> Things to do
A – According to the review of Hammer films below, why is EVIL OF FRANKENSTEIN one of Hammer's lesser Frankenstein films? Answer in one to three sentences.
B – Repeat word for word the part of the review of Hammer films that opens with "PARANOIAC and NIGHTMARE" and closes with "unguessable surprise endings.".

> Extract provided
PARANOIAC and NIGHTMARE are two psycho-thrillers, of which Hammer made several in the 1960s, following Alfred Hitchcock’s PSYCHO. The Hammer efforts are not match for Hitchcock, but they are good-looking productions, and director Freddie Francis (an Oscar-winning cinematographer) knew how to use the camera to good effect, even if the scritpts are a bit mechanical in their attempts to yield unguessable surprise endings.
KISS OF THE VAMPIRE, for some reason, is the Hammer film for people who don’t like Hammer films. Although I’m not quite sure why, I think it has something to do with the plot, which is structured a bit like a Hitchcock thriller: a honeymooning couple comes to town; the bride disappears; and when the husband searches for her, the locals claim never to have seen her. Of course, everyone is silent because they are in a thrall to the vampires in the castle. The film has a fairly remarkable ending: instead of stakes and crosses, a magic incantation sends a swarm of vampire bats that bleed the living dead dry. Unfortunately, the special effects are not as good as the concept, so the execution falls flat.
Also noteworthy: If you saw KISS OF THE VAMPIRE on late night television in the U.S.A., you saw a bastardized version. Not only were things cut out, but also new scenes were added to pad out the running time. And we do mean pad: absolutely interminable dialogue with periphieral characters who never interact with the main cast, but just stand off in the sidelines talking about stuff we already know.
NIGHT CREATURES is a bit of a fake-out. It’s actually a thriller about smugglers who disguise themselves as ghosts and/or monsters to scare everyone away and thus insure the secrecy of their operation.
EVIL OF FRANKENSTEIN is actually one of Hammer’s lesser Frankenstein films, but Peter Cushing is, as always, interesting to watch in the role. The problem seems to have been that the film was designed to be more like the old Universal horror films, so the fresh and bold Hammer approach of the previous Frankenstein installments was abandoned in favor of embracing old-fashioned cliches like torch-wielding villagers. Like KISS OF THE VAMPIRE, this film had pointless new scenes added for American television.
The set is disappointing in only a couple of ways. First, there are no bonus features, not even a trailer. Second, the films included date from the period when Christopher Lee (who had co-starred with Peter Cushing in the first round of Hammer horror classics), was away in Italy, working on films like HERCULES IN THE HAUNTED WORLD; it seems a shame to have a Hammer box set in which one half of the greatest horror double team of all time is not represented by even a single title.

> Source material

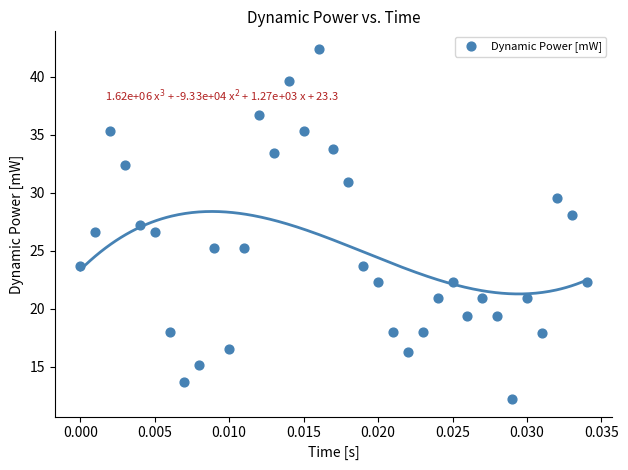

What is the range of Y values (max minus min)?

30.2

> Answers to this exercise
A – The film was designed to be more like the old Universal horror films. As a result, it dropped the fresh and bold Hammer approach of the earlier Frankenstein installments and embraced old-fashioned clichés such as torch-wielding villagers.

B –
PARANOIAC and NIGHTMARE are two psycho-thrillers, of which Hammer made several in the 1960s, following Alfred Hitchcock’s PSYCHO. The Hammer efforts are not match for Hitchcock, but they are good-looking productions, and director Freddie Francis (an Oscar-winning cinematographer) knew how to use the camera to good effect, even if the scritpts are a bit mechanical in their attempts to yield unguessable surprise endings.